L'absence d'intérêt médiatique pour ce drame - et les autres qui surviennent régulièrement en Afrique - choque aussi le cinéaste. Tout récemment encore, alors que tout l'Occident était - avec raison - traumatisé par les attaques des djihadistes en France, Boko Haram abattait au même moment environ 2000 civils au Nigeria. Quelques jours plus tard, fillette s'est fait exploser dans un marché public de Maiduguri, causant la mort de près de 20 personnes.

«On a l'impression que tout s'empire de jour en jour, mais étrangement, j'ai aussi le sentiment que nous assistons peut-être présentement à la fin d'un cycle», indique le cinéaste.

«Avec ce qui s'est passé à Paris, la mobilisation est maintenant plus généralisée. Dans Timbuktu, j'ai d'ailleurs voulu montrer que la toute première victime des fanatiques religieux est l'islam. Ça ne peut plus continuer. Cela dit, je ne suis pas du tout un spécialiste. Je suis cinéaste avant tout!»

Les outils du cinéma

Celui qui, à l'âge de 19 ans, a pu bénéficier d'une Bourse de l'amitié des peuples pour aller étudier le cinéma à Moscou (capitale de l'Union soviétique à l'époque), a d'abord souhaité tourner son film à Tombouctou. Il a toutefois dû y renoncer pour des raisons de sécurité.

«J'y ai fait tous les repérages, mais un attentat-suicide est survenu en plein centre-ville à peine un mois avant le début du tournage. Nous avons dû tout déplacer vers Oualata, une ville de Mauritanie située non loin de la frontière malienne.»

Dans son film, Abder-rahmane Sissako décrit comment se déroule la vie quotidienne dans une ville conquise par les intégristes, des fous qui interprètent la loi de la charia de la façon la plus radicale possible. Il n'est ainsi plus possible de jouer au foot, ni d'écouter de la musique, pas plus que de se permettre une envolée romantique en public. Les femmes doivent bien sûr rester voilées. Autrement dit, l'essence même de la vie est désormais proscrite.

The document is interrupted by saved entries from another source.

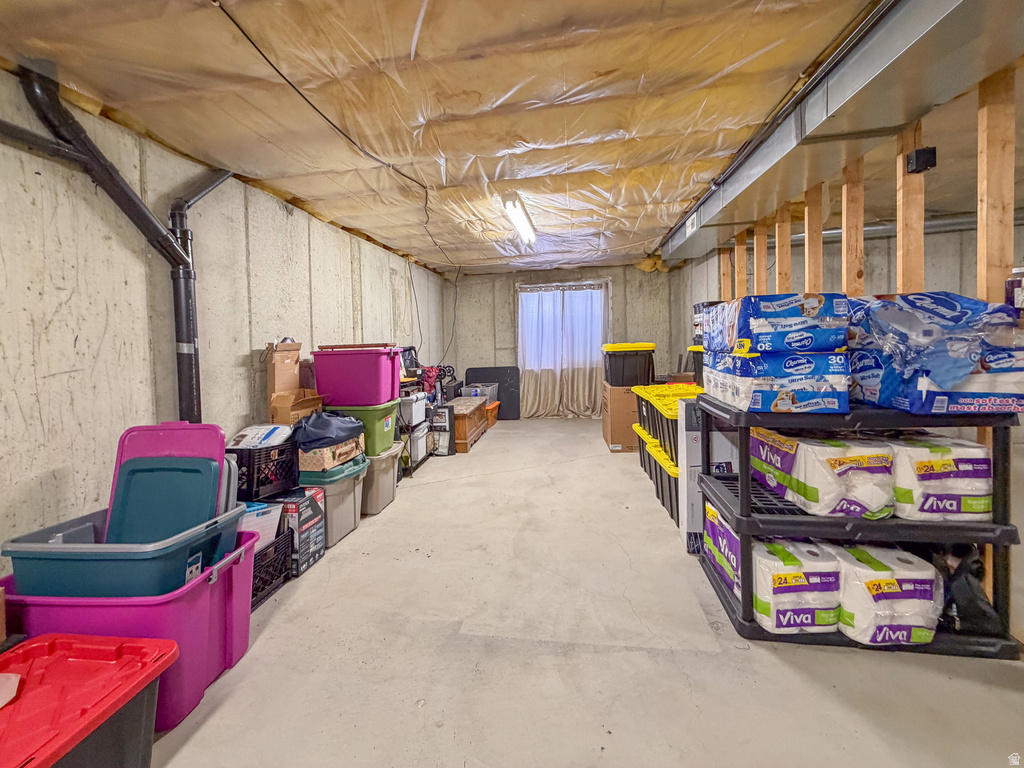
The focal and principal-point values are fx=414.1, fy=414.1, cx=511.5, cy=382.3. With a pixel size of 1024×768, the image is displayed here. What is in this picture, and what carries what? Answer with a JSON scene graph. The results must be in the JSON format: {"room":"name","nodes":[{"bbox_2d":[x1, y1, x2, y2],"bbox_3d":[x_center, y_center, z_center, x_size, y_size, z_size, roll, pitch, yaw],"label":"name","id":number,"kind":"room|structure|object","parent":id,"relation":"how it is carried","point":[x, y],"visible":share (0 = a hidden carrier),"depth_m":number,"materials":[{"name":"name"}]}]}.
{"room":"basement","nodes":[
{"label":"basement","id":0,"kind":"room"},
{"bbox_2d":[0,69,452,575],"bbox_3d":[-1.790,-0.147,2.729,0.144,2.478,8.540,-1,3,9],"label":"left wall","id":1,"kind":"structure","parent":0,"point":[244,377],"depth_m":2.00,"materials":[{"name":"beige concrete"}]},
{"bbox_2d":[0,66,230,427],"bbox_3d":[-1.847,-0.357,1.790,0.282,1.824,1.374,-1,3,9],"label":"drain pipe","id":2,"kind":"object","parent":1,"relation":"attached to","point":[187,295],"visible":0.84,"depth_m":2.03,"materials":[{"name":"black plastic"}]},
{"bbox_2d":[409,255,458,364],"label":"black cable","id":3,"kind":"object","parent":1,"relation":"attached to","point":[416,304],"visible":0.88,"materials":[{"name":"black plastic"}]},
{"bbox_2d":[265,339,324,425],"bbox_3d":[-1.451,0.019,2.787,0.322,0.586,0.318,-1,3,9],"label":"cardboard box","id":4,"kind":"object","parent":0,"point":[276,377],"visible":0.82,"depth_m":2.75,"materials":[{"name":"brown cardboard"}]},
{"bbox_2d":[0,0,1019,273],"bbox_3d":[1.086,-1.417,2.767,5.987,0.127,8.232,-1,3,9],"label":"ceiling","id":5,"kind":"structure","parent":0,"point":[713,5],"depth_m":1.89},
{"bbox_2d":[218,0,463,295],"bbox_3d":[-0.833,-0.958,2.749,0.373,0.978,3.694,-1,3,9],"label":"electrical cord","id":6,"kind":"object","parent":5,"relation":"attached to","point":[289,82],"visible":0.98,"depth_m":2.10,"materials":[{"name":"black plastic"}]},
{"bbox_2d":[501,194,536,244],"bbox_3d":[0.100,-1.568,4.063,0.138,0.097,1.351,-1,3,9],"label":"ceiling light","id":7,"kind":"object","parent":5,"relation":"attached to","point":[520,220],"visible":0.97,"depth_m":3.86,"materials":[{"name":"white"}]},
{"bbox_2d":[657,0,1023,268],"bbox_3d":[1.540,-1.269,2.059,0.490,0.255,6.602,-1,3,9],"label":"air duct","id":8,"kind":"object","parent":5,"relation":"attached to","point":[760,164],"visible":0.88,"depth_m":1.70,"materials":[{"name":"silver metal"}]},
{"bbox_2d":[452,263,678,418],"bbox_3d":[0.902,-0.627,6.907,3.804,2.452,0.173,-1,3,9],"label":"back wall","id":9,"kind":"structure","parent":0,"point":[628,321],"depth_m":6.83,"materials":[{"name":"grey concrete"}]},
{"bbox_2d":[517,286,562,416],"bbox_3d":[0.442,-0.494,6.891,0.796,2.194,0.130,-1,3,9],"label":"curtain","id":10,"kind":"object","parent":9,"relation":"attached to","point":[531,379],"visible":0.89,"depth_m":6.89,"materials":[{"name":"white fabric"}]},
{"bbox_2d":[517,281,608,415],"bbox_3d":[0.842,-0.552,6.986,1.566,2.233,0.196,-1,3,9],"label":"window","id":11,"kind":"structure","parent":9,"relation":"in","point":[571,285],"depth_m":6.97,"materials":[{"name":"glass"}]},
{"bbox_2d":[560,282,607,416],"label":"curtain","id":12,"kind":"object","parent":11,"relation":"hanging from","point":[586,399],"visible":0.88,"depth_m":6.79,"materials":[{"name":"white fabric"}]},
{"bbox_2d":[138,418,1023,767],"bbox_3d":[0.930,1.029,2.529,5.081,0.111,8.812,-1,3,9],"label":"concrete floor","id":13,"kind":"structure","parent":0,"point":[787,667],"depth_m":1.57,"materials":[{"name":"concrete"}]},
{"bbox_2d":[0,633,177,767],"bbox_3d":[-1.264,0.958,0.973,0.549,0.376,0.598,-1,3,9],"label":"red storage bin","id":14,"kind":"object","parent":13,"relation":"on","point":[130,659],"visible":1,"depth_m":1.07,"materials":[{"name":"red plastic"}]},
{"bbox_2d":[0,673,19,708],"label":"white object","id":15,"kind":"object","parent":14,"relation":"on","point":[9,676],"visible":0.99,"depth_m":1.05,"materials":[{"name":"white"}]},
{"bbox_2d":[0,533,260,727],"bbox_3d":[-1.360,0.876,1.538,0.678,0.439,0.522,-1,3,9],"label":"purple storage bin","id":16,"kind":"object","parent":13,"relation":"on","point":[221,586],"visible":0.5,"depth_m":1.36,"materials":[{"name":"purple plastic"}]},
{"bbox_2d":[1,497,246,598],"bbox_3d":[-1.374,0.616,1.555,0.569,0.205,0.495,-1,3,9],"label":"blue storage bin","id":17,"kind":"object","parent":16,"relation":"on","point":[77,562],"visible":0.64,"depth_m":1.36,"materials":[{"name":"blue plastic"}]},
{"bbox_2d":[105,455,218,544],"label":"teal lid","id":18,"kind":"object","parent":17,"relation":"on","point":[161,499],"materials":[{"name":"teal plastic"}]},
{"bbox_2d":[106,421,226,529],"bbox_3d":[-1.385,0.402,1.677,0.410,0.465,0.298,-1,3,9],"label":"lid","id":19,"kind":"object","parent":17,"relation":"in","point":[219,433],"visible":0.35,"depth_m":1.70,"materials":[{"name":"pink plastic"}]},
{"bbox_2d":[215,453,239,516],"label":"gray lid","id":20,"kind":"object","parent":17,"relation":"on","point":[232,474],"visible":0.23,"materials":[{"name":"grey plastic"}]},
{"bbox_2d":[250,530,292,608],"bbox_3d":[-1.393,0.941,2.043,0.396,0.239,0.409,-1,3,9],"label":"black crate","id":21,"kind":"object","parent":13,"relation":"on","point":[266,553],"visible":0.27,"depth_m":2.09,"materials":[{"name":"black plastic"}]},
{"bbox_2d":[239,500,282,549],"bbox_3d":[-1.405,0.735,2.105,0.298,0.194,0.299,0,3,30],"label":"white container","id":22,"kind":"object","parent":21,"relation":"in","point":[261,510],"visible":0.29,"depth_m":2.10,"materials":[{"name":"white plastic"}]},
{"bbox_2d":[272,490,326,574],"bbox_3d":[-1.309,0.837,2.382,0.378,0.371,0.278,-1,3,9],"label":"black box","id":23,"kind":"object","parent":13,"relation":"on","point":[316,547],"visible":0.58,"depth_m":2.28,"materials":[{"name":"black cardboard"}]},
{"bbox_2d":[233,439,300,500],"bbox_3d":[-1.462,0.477,2.356,0.403,0.256,0.355,-1,3,9],"label":"black crate","id":24,"kind":"object","parent":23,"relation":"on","point":[278,459],"visible":0.69,"depth_m":2.23,"materials":[{"name":"black plastic"}]},
{"bbox_2d":[228,424,293,449],"bbox_3d":[-1.433,0.310,2.405,0.311,0.115,0.283,-1,3,9],"label":"plastic bag","id":25,"kind":"object","parent":24,"relation":"on","point":[276,431],"visible":0.86,"depth_m":2.32,"materials":[{"name":"white plastic"}]},
{"bbox_2d":[299,457,367,547],"bbox_3d":[-1.232,0.763,2.716,0.444,0.473,0.472,-1,3,9],"label":"gray storage bin","id":26,"kind":"object","parent":13,"relation":"on","point":[350,495],"visible":0.49,"depth_m":2.56,"materials":[{"name":"plastic"}]},
{"bbox_2d":[297,436,365,472],"bbox_3d":[-1.211,0.450,2.698,0.374,0.131,0.425,-1,3,9],"label":"cardboard box","id":27,"kind":"object","parent":26,"relation":"on","point":[319,459],"visible":0.63,"depth_m":2.51,"materials":[{"name":"cardboard"}]},
{"bbox_2d":[292,411,363,451],"bbox_3d":[-1.156,0.294,2.621,0.401,0.216,0.411,-1,3,9],"label":"black bag","id":28,"kind":"object","parent":27,"relation":"on","point":[319,422],"visible":0.91,"depth_m":2.49,"materials":[{"name":"blue plastic"}]},
{"bbox_2d":[362,444,402,515],"bbox_3d":[-1.148,0.731,3.194,0.541,0.441,0.477,-1,3,9],"label":"gray storage bin","id":29,"kind":"object","parent":13,"relation":"on","point":[389,478],"visible":0.44,"depth_m":3.03,"materials":[{"name":"plastic"}]},
{"bbox_2d":[326,400,399,454],"bbox_3d":[-1.157,0.332,3.194,0.558,0.335,0.433,-1,3,9],"label":"green storage bin","id":30,"kind":"object","parent":29,"relation":"on","point":[382,435],"visible":0.5,"depth_m":3.02,"materials":[{"name":"green plastic"}]},
{"bbox_2d":[310,343,403,405],"bbox_3d":[-1.143,-0.062,3.169,0.597,0.413,0.455,-1,3,9],"label":"purple storage bin","id":31,"kind":"object","parent":30,"relation":"on","point":[338,403],"visible":0.97,"depth_m":2.97,"materials":[{"name":"plastic"}]},
{"bbox_2d":[397,395,434,474],"bbox_3d":[-1.115,0.390,4.214,0.484,0.974,0.776,-1,3,9],"label":"wire shelf","id":32,"kind":"object","parent":13,"relation":"on","point":[410,472],"visible":0.31,"depth_m":3.99,"materials":[{"name":"black metal"}]},
{"bbox_2d":[398,390,428,425],"bbox_3d":[-1.020,0.247,4.101,0.329,0.271,0.373,-1,3,9],"label":"white container","id":33,"kind":"object","parent":32,"relation":"on","point":[420,405],"visible":0.72,"depth_m":3.96,"materials":[{"name":"white plastic"}]},
{"bbox_2d":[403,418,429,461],"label":"white container","id":34,"kind":"object","parent":32,"relation":"in","point":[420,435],"visible":0.59,"depth_m":4.10,"materials":[{"name":"white plastic"}]},
{"bbox_2d":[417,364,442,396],"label":"red bag","id":35,"kind":"object","parent":32,"relation":"on","point":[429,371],"visible":0.57,"depth_m":4.97,"materials":[{"name":"red fabric"}]},
{"bbox_2d":[429,403,454,455],"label":"picture frame","id":36,"kind":"object","parent":13,"relation":"on","point":[448,448],"visible":0.68,"depth_m":4.52,"materials":[{"name":"black"}]},
{"bbox_2d":[449,397,488,452],"bbox_3d":[-0.676,0.525,5.323,0.541,0.482,1.270,-1,3,9],"label":"wooden chest","id":37,"kind":"object","parent":13,"relation":"on","point":[463,450],"visible":0.54,"depth_m":5.02,"materials":[{"name":"brown wood"}]},
{"bbox_2d":[462,382,498,399],"bbox_3d":[-0.479,0.200,6.442,0.420,0.288,0.392,0,3,21],"label":"clear storage bin","id":38,"kind":"object","parent":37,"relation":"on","point":[478,392],"visible":0.69,"depth_m":6.30,"materials":[{"name":"clear plastic"}]},
{"bbox_2d":[485,400,499,426],"bbox_3d":[-0.481,0.481,6.343,0.536,0.318,0.487,-1,3,9],"label":"orange bin","id":39,"kind":"object","parent":13,"relation":"on","point":[495,411],"visible":0.34,"depth_m":6.24,"materials":[{"name":"orange plastic"}]},
{"bbox_2d":[466,365,521,419],"bbox_3d":[-0.328,0.171,6.970,0.966,0.848,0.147,-1,3,9],"label":"black panel","id":40,"kind":"object","parent":13,"relation":"on","point":[518,414],"visible":0.64,"depth_m":6.93,"materials":[{"name":"black plastic"}]},
{"bbox_2d":[601,382,640,451],"bbox_3d":[1.352,0.364,4.689,0.548,0.714,0.609,-1,3,9],"label":"cardboard box","id":41,"kind":"object","parent":13,"relation":"on","point":[628,394],"visible":0.57,"depth_m":4.42,"materials":[{"name":"brown cardboard"}]},
{"bbox_2d":[602,342,654,387],"bbox_3d":[1.292,-0.190,4.607,0.526,0.463,0.480,-1,3,-4],"label":"black storage bin","id":42,"kind":"object","parent":41,"relation":"on","point":[634,379],"visible":0.93,"depth_m":4.41,"materials":[{"name":"black plastic"}]},
{"bbox_2d":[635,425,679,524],"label":"storage tote","id":43,"kind":"object","parent":13,"relation":"on","point":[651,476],"visible":0.25,"depth_m":3.04,"materials":[{"name":"plastic"}]},
{"bbox_2d":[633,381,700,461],"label":"tote","id":44,"kind":"object","parent":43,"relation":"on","point":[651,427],"visible":0.4,"depth_m":3.24,"materials":[{"name":"black plastic"}]},
{"bbox_2d":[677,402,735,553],"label":"white box","id":45,"kind":"object","parent":13,"relation":"on","point":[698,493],"visible":0.41,"depth_m":2.31,"materials":[{"name":"white cardboard"}]},
{"bbox_2d":[693,395,1022,655],"bbox_3d":[1.444,0.533,1.836,1.012,0.889,0.604,-1,3,9],"label":"black shelf","id":46,"kind":"object","parent":13,"relation":"on","point":[743,493],"visible":0.57,"depth_m":1.60,"materials":[{"name":"black plastic"}]},
{"bbox_2d":[704,502,742,597],"bbox_3d":[1.172,0.775,1.929,0.412,0.299,0.470,-1,3,9],"label":"paper towel pack","id":47,"kind":"object","parent":46,"relation":"on","point":[728,532],"visible":0.27,"depth_m":1.92,"materials":[{"name":"purple plastic"}]},
{"bbox_2d":[702,349,849,412],"bbox_3d":[1.163,-0.017,1.860,0.412,0.230,0.575,-1,3,9],"label":"toilet paper pack","id":48,"kind":"object","parent":46,"relation":"on","point":[726,396],"visible":0.82,"depth_m":1.61,"materials":[{"name":"blue plastic"}]},
{"bbox_2d":[706,294,848,354],"bbox_3d":[1.169,-0.243,1.858,0.453,0.223,0.491,-1,3,9],"label":"pack","id":49,"kind":"object","parent":48,"relation":"on","point":[779,347],"visible":0.9,"depth_m":1.65,"materials":[{"name":"blue plastic"}]},
{"bbox_2d":[753,539,843,633],"bbox_3d":[1.148,0.827,1.723,0.334,0.273,0.320,-1,3,-2],"label":"paper towel pack","id":50,"kind":"object","parent":46,"relation":"on","point":[798,569],"visible":0.81,"depth_m":1.61,"materials":[{"name":"white plastic"}]},
{"bbox_2d":[750,429,893,518],"bbox_3d":[1.322,0.368,1.778,0.388,0.294,0.464,-1,3,9],"label":"paper towel pack","id":51,"kind":"object","parent":46,"relation":"on","point":[808,452],"visible":0.88,"depth_m":1.61,"materials":[{"name":"white plastic"}]},
{"bbox_2d":[837,547,941,647],"bbox_3d":[1.447,0.830,1.638,0.344,0.283,0.303,-1,3,9],"label":"paper towel pack","id":52,"kind":"object","parent":46,"relation":"on","point":[878,584],"visible":0.83,"depth_m":1.53,"materials":[{"name":"white plastic"}]},
{"bbox_2d":[851,338,1023,412],"bbox_3d":[1.677,-0.020,1.653,0.502,0.224,0.525,-1,3,9],"label":"toilet paper pack","id":53,"kind":"object","parent":46,"relation":"on","point":[1003,407],"visible":0.68,"depth_m":1.48,"materials":[{"name":"blue plastic"}]},
{"bbox_2d":[890,433,993,520],"bbox_3d":[1.666,0.373,1.667,0.326,0.282,0.333,-1,3,9],"label":"paper towel pack","id":54,"kind":"object","parent":46,"relation":"on","point":[923,454],"visible":0.77,"depth_m":1.54,"materials":[{"name":"white plastic"}]},
{"bbox_2d":[931,546,1000,636],"bbox_3d":[1.753,0.797,1.641,0.238,0.303,0.265,-1,3,9],"label":"black bag","id":55,"kind":"object","parent":46,"relation":"on","point":[972,609],"visible":0.59,"depth_m":1.57,"materials":[{"name":"black plastic"}]},
{"bbox_2d":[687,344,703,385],"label":"black storage bin","id":56,"kind":"object","parent":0,"point":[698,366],"visible":0.21,"depth_m":3.96,"materials":[{"name":"plastic"}]},
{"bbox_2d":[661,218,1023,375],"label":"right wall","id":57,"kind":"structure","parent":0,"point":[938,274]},
{"bbox_2d":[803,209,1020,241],"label":"wall pipe","id":58,"kind":"object","parent":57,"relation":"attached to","point":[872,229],"visible":0.47,"depth_m":3.87,"materials":[{"name":"metal"}]},
{"bbox_2d":[671,61,1023,609],"bbox_3d":[2.115,-0.169,2.202,0.159,2.265,5.682,-1,3,9],"label":"stud wall","id":59,"kind":"structure","parent":0,"point":[849,289],"depth_m":1.91,"materials":[{"name":"brown wood"}]},
{"bbox_2d":[906,146,936,174],"bbox_3d":[1.814,-0.986,1.842,0.073,0.096,0.075,-1,3,9],"label":"electrical box","id":60,"kind":"object","parent":59,"relation":"attached to","point":[916,160],"visible":0.97,"depth_m":1.82,"materials":[{"name":"black"}]},
{"bbox_2d":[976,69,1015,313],"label":"wooden stud","id":61,"kind":"object","parent":59,"relation":"attached to","point":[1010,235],"visible":0.79,"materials":[{"name":"brown wood"}]},
{"bbox_2d":[1005,266,1023,317],"bbox_3d":[1.795,-0.305,1.454,0.086,0.202,0.074,-1,3,9],"label":"bottle","id":62,"kind":"object","parent":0,"point":[1018,285],"visible":0.82,"depth_m":1.45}
]}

Comment alors faire écho à un contexte aussi violent sans orchestrer un spectacle d'une horreur absolue?

«Quand on évoque une histoire aussi tragique, on réfléchit évidemment beaucoup à la façon de la mettre en images et de la mettre en scène, explique le cinéaste. Face à l'horreur, il faut utiliser les moyens que le cinéma nous donne. Sinon, cela devient vite insoutenable. On pense aux valeurs de plans, à la respiration du récit. L'art a besoin de cet apaisement-là. On ne peut pas évoquer la violence de façon spectaculaire et en faire un plat à manger chaud. Autrement, on la banalise. Non, il ne faut pas.»